*What you are asked to do*
Please convert the part of the records that opens with the line containing "With only the" and closes with the line containing "Answer: yes" into a JSON list of strings, one string per line, with blank lines left out. Include only those lines.

*Supplied information*

━━━

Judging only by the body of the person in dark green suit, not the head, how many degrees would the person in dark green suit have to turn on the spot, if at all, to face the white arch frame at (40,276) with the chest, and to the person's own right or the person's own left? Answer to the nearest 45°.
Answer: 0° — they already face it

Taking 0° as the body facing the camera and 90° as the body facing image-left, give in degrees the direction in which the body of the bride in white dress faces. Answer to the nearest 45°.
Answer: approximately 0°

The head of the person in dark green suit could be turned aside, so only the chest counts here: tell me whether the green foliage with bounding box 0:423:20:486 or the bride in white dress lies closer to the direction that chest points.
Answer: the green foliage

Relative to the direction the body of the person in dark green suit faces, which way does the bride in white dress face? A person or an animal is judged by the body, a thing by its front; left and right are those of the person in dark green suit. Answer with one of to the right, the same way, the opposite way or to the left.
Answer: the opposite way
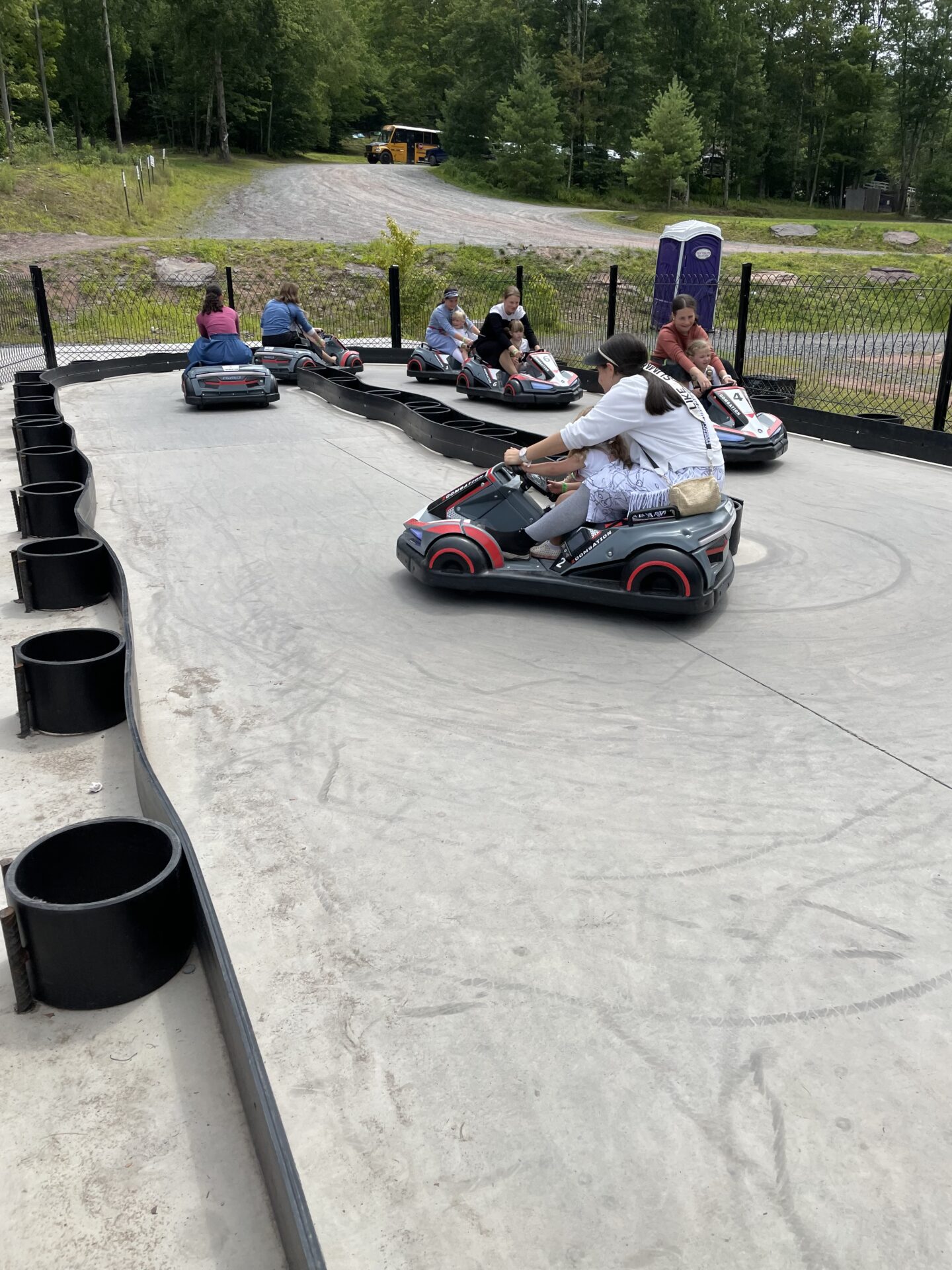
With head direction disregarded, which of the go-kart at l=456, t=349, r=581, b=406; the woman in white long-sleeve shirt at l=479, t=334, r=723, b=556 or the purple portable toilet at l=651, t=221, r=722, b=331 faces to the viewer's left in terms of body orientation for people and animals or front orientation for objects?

━━━

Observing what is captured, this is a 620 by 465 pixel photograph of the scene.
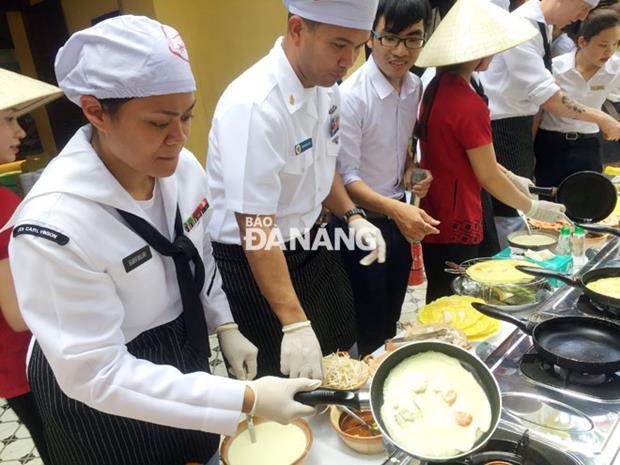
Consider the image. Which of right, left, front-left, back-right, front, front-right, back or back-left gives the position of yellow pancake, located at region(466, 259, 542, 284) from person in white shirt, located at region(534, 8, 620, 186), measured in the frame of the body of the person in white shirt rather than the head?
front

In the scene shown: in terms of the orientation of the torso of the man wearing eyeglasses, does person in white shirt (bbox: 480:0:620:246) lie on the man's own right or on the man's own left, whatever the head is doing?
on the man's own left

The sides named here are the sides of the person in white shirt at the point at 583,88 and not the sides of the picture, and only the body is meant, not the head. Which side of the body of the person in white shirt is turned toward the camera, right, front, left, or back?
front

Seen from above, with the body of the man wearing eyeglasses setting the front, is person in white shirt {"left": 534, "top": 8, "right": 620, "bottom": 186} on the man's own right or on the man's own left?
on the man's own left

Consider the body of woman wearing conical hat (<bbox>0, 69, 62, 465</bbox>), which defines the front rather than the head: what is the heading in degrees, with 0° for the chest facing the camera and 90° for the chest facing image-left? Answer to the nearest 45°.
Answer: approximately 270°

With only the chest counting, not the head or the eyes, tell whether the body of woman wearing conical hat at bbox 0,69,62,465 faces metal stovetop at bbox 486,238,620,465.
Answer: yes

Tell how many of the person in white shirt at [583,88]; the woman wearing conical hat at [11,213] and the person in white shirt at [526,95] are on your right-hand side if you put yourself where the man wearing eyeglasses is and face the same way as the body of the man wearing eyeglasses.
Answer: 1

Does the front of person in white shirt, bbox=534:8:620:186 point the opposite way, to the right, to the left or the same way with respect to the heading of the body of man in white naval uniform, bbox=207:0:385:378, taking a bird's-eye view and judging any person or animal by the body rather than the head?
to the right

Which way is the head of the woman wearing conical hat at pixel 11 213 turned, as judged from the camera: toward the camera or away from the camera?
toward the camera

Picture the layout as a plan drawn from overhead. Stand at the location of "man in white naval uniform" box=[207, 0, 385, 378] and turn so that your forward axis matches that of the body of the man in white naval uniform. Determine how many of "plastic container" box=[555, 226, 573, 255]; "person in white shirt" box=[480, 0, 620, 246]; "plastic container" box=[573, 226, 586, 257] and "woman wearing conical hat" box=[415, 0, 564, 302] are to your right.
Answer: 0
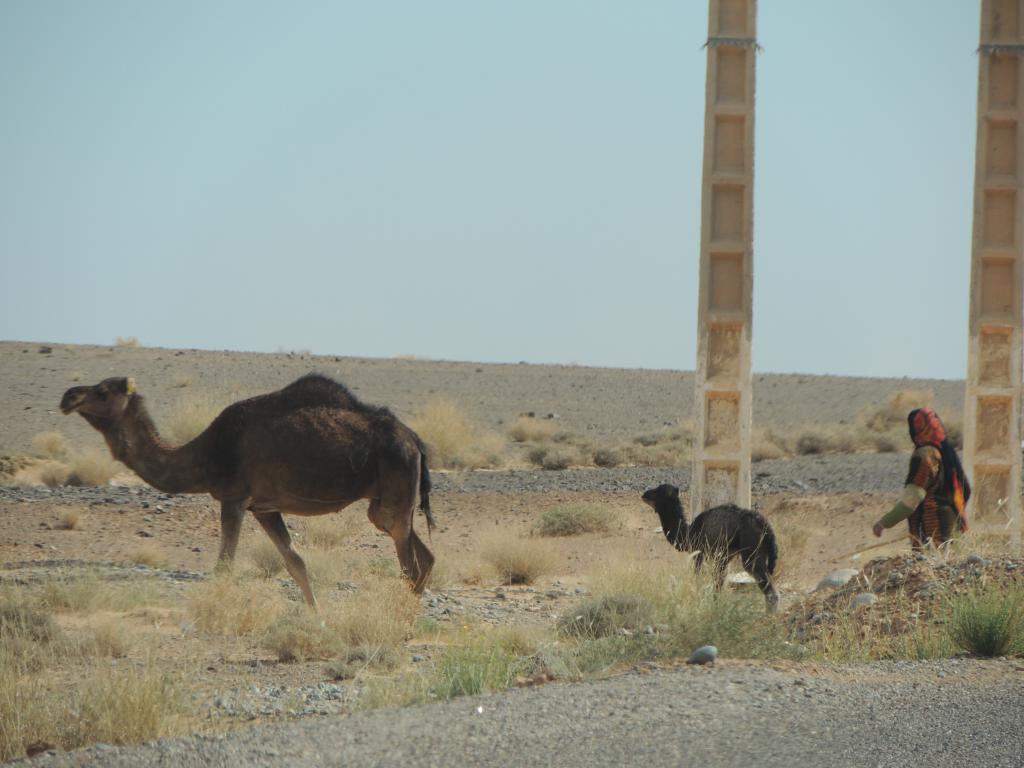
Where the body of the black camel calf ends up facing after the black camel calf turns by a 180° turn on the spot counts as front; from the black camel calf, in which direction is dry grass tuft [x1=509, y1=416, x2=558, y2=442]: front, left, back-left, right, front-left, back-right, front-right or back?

━━━

*Response box*
[
  "With only the chest counting, not the head or the eyes, tell whether the body of woman wearing conical hat at bbox 0,69,62,465 faces metal stovetop at bbox 486,238,620,465.",
  "Answer: yes"
]